I keep thinking that copyright lasts too long. It seems to me like any regulation around AI training is most likely to benefit a small handful of giant corporations, which will be the only ones that can afford to license content and train newer models. And the small handful of mega corporations that own the rights to most modern media will get their payday. In the end culture ends up being owned and controlled by a few big corporate interests.
I'm sympathetic to artists that want to exclude their works from giant training datasets that primarily end up benefiting the big players in AI without giving anything back. In a way, the first big digital data heist on mankind was executed by social media. Founders of various social media sites became extremely rich thanks to regular people's content being posted and shared (often illegally), without giving anything back to creators.
We've already reached peak data and high quality datasets provide phenomal performance improvements. The tech itself will push for gatekeepers that create the mountains of training data required.
It's amusing that they actually use the word guild. If the medieval guilds had their way London would still only have one bridge. The irony here is that creatives have an advantage that workers in every other industry lack. Humans value and will continue to value artisinally produced goods. Creatives will always have that in a way that 18th Century weavers and spinners did not. That appreciation also leads to the creative industries being subsidised essentially everywhere in a way that is likely to increase over time rather than decreasing.

▶ _What you need to do_
1) For each statement, say yes or no as to whether it agrees with the text on copyright and AI training, and quote the exact words of the text that settle it: (a) social media carried out the first big digital data heist; (b) the medieval guilds would have given London more bridges; (c) subsidies for the creative industries are likely to shrink over time.
2) Carry the text on copyright and AI training further, picking up after its final sentence.
The lines that come next have no connection to the text on copyright and AI training.

▶ _Supplied information_
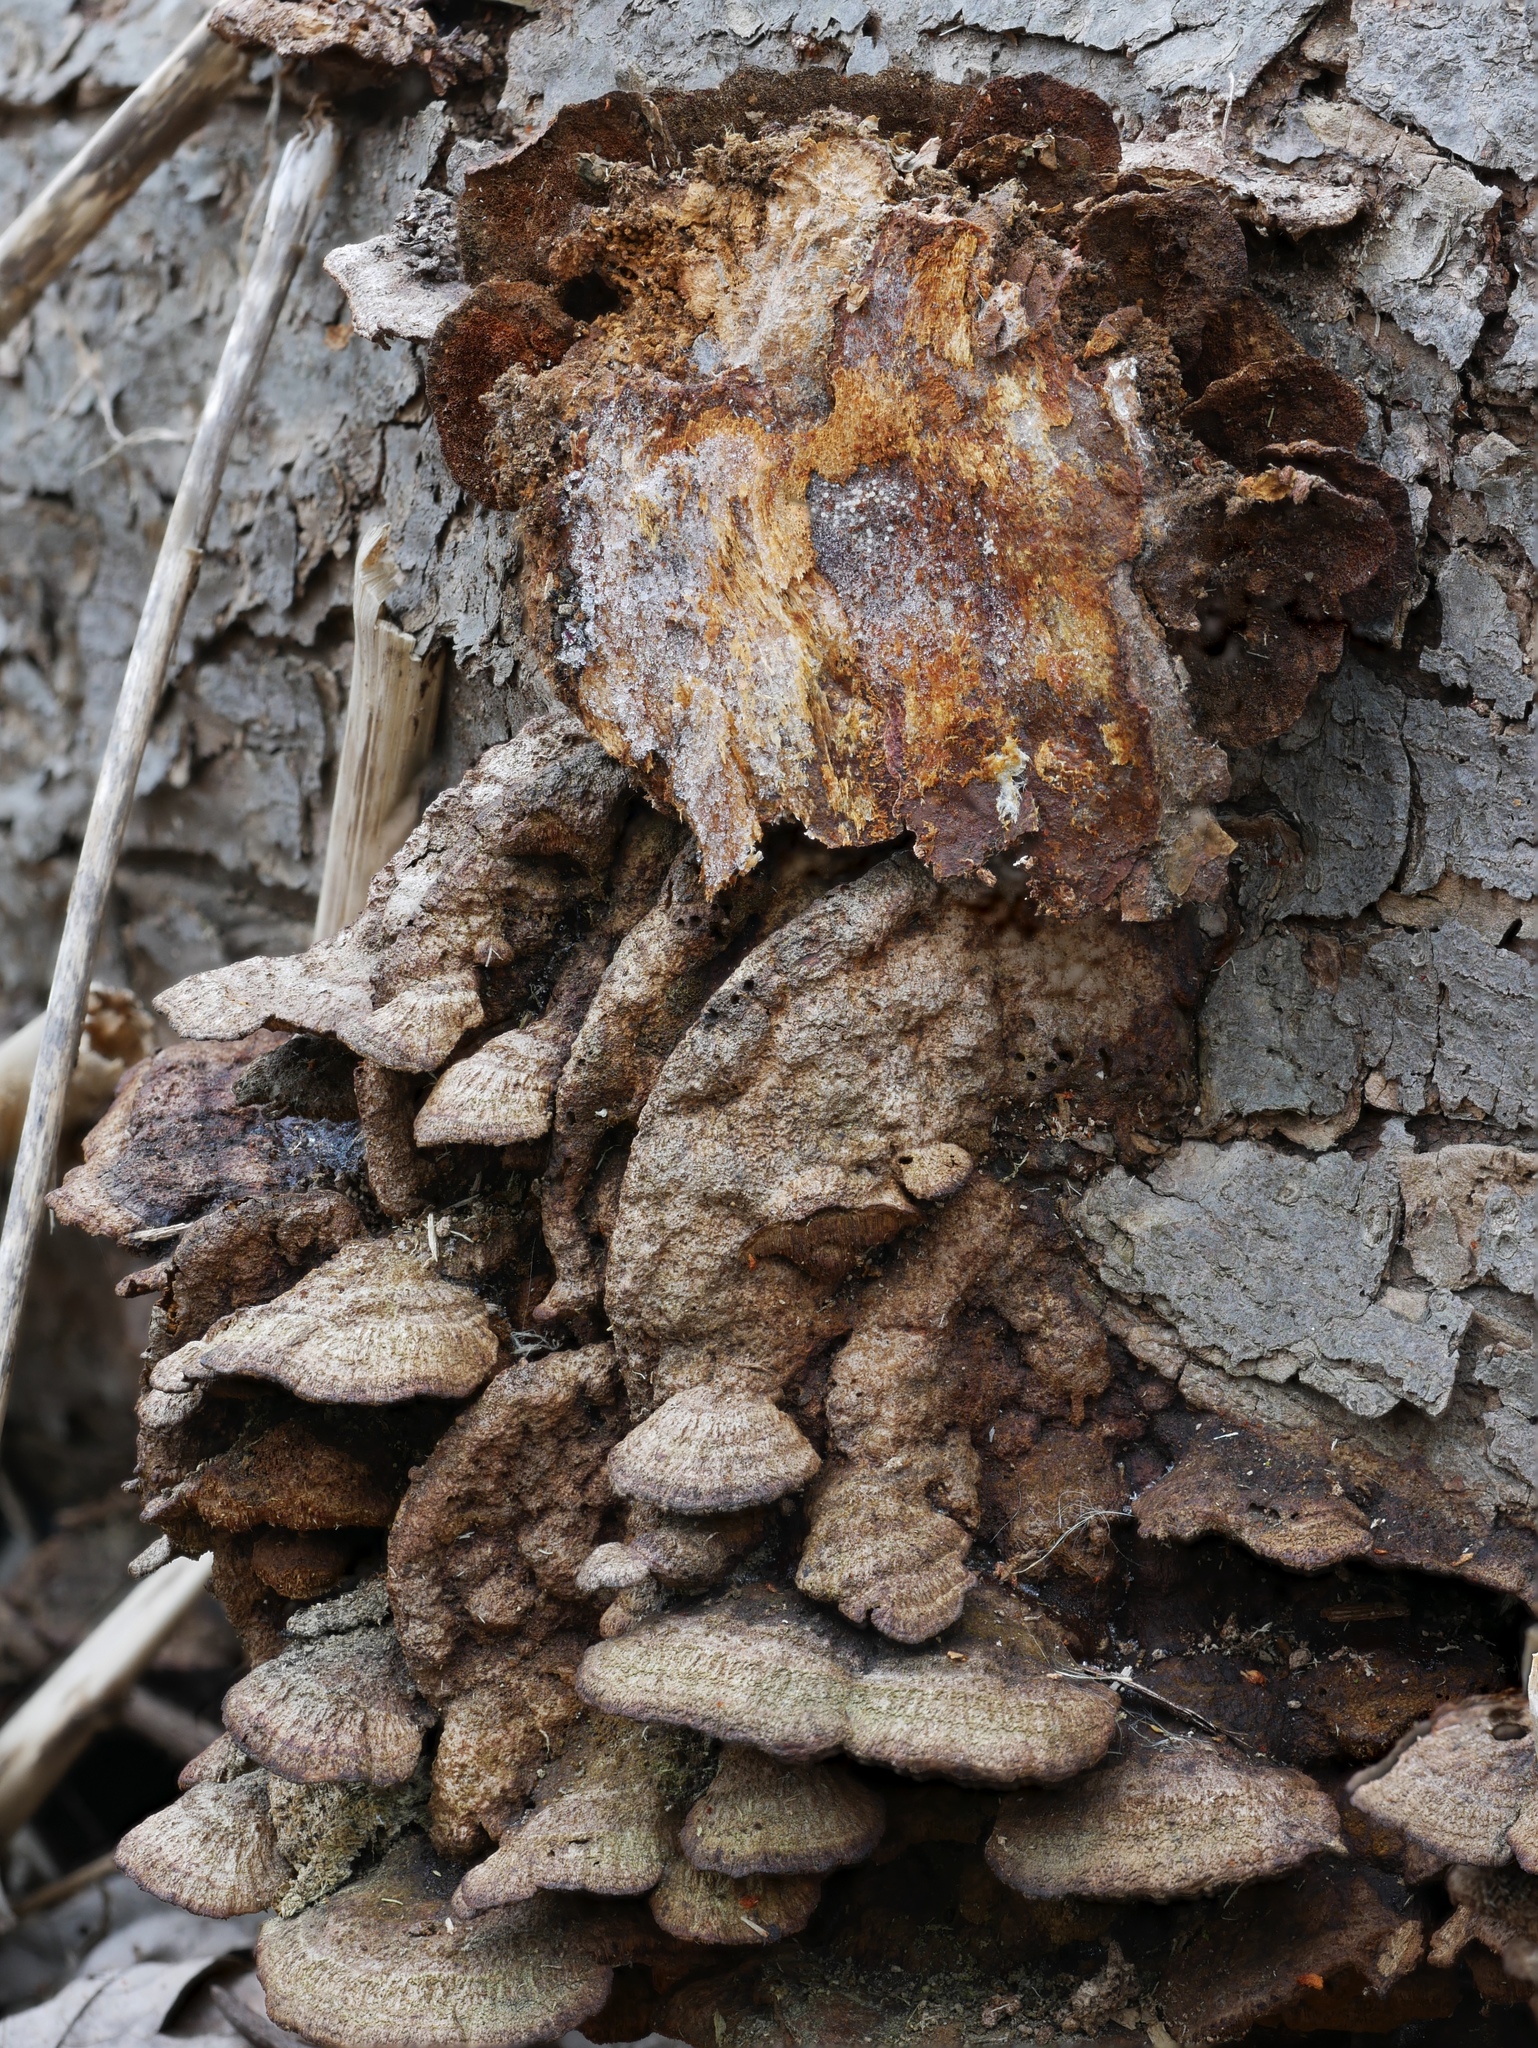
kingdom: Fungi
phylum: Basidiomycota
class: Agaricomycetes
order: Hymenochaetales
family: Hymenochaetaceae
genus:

▶ _Answers_
1)
(a) Yes: "the first big digital data heist on mankind was executed by social media"
(b) No: "If the medieval guilds had their way London would still only have one bridge."
(c) No: "likely to increase over time rather than decreasing"

2)
Will the rise of AI reduce opportunities for creatives? Almost certainly, but unlike essentially all other industries, it won't be wiped out by the rise of automation because humans won't stop liking things that are created by humans. As in music, there will be a shift to performance where customers / clients are engaged in the creative process. In many ways, it will be a return to something like the golden age of portraiture as people pay for engagement.
There are huge opportunities for creatives in the age of AI to create new art forms, created in new ways for new kinds of consumer. Creatives can choose to engage with that or to throw sabots. As London's liverymen show, guilds cannot stop the tide, the opportunity is to become something new that floats on the rising waters.
This. Entertainment is not a zero-sum game, people are quite happy to enjoy two great works rather than one. The margins of profit might be lowered, but so too will be the costs of production in AI.
> That appreciation also leads to the creative industries being subsidised essentially everywhere in a way that is likely to increase over time rather than decreasing.
Not only had it been decreasing for some time now, people are excited about making good-enough music in AI generators. I'm even surprised by your use of "subsidised" rather then "paid for".
We had a chance for the sponsors during the best times of Patreon. Now it's just going to get worse.
if it weren't from guilds all towers and bridges would have collapsed and Maritime trade world never have happened.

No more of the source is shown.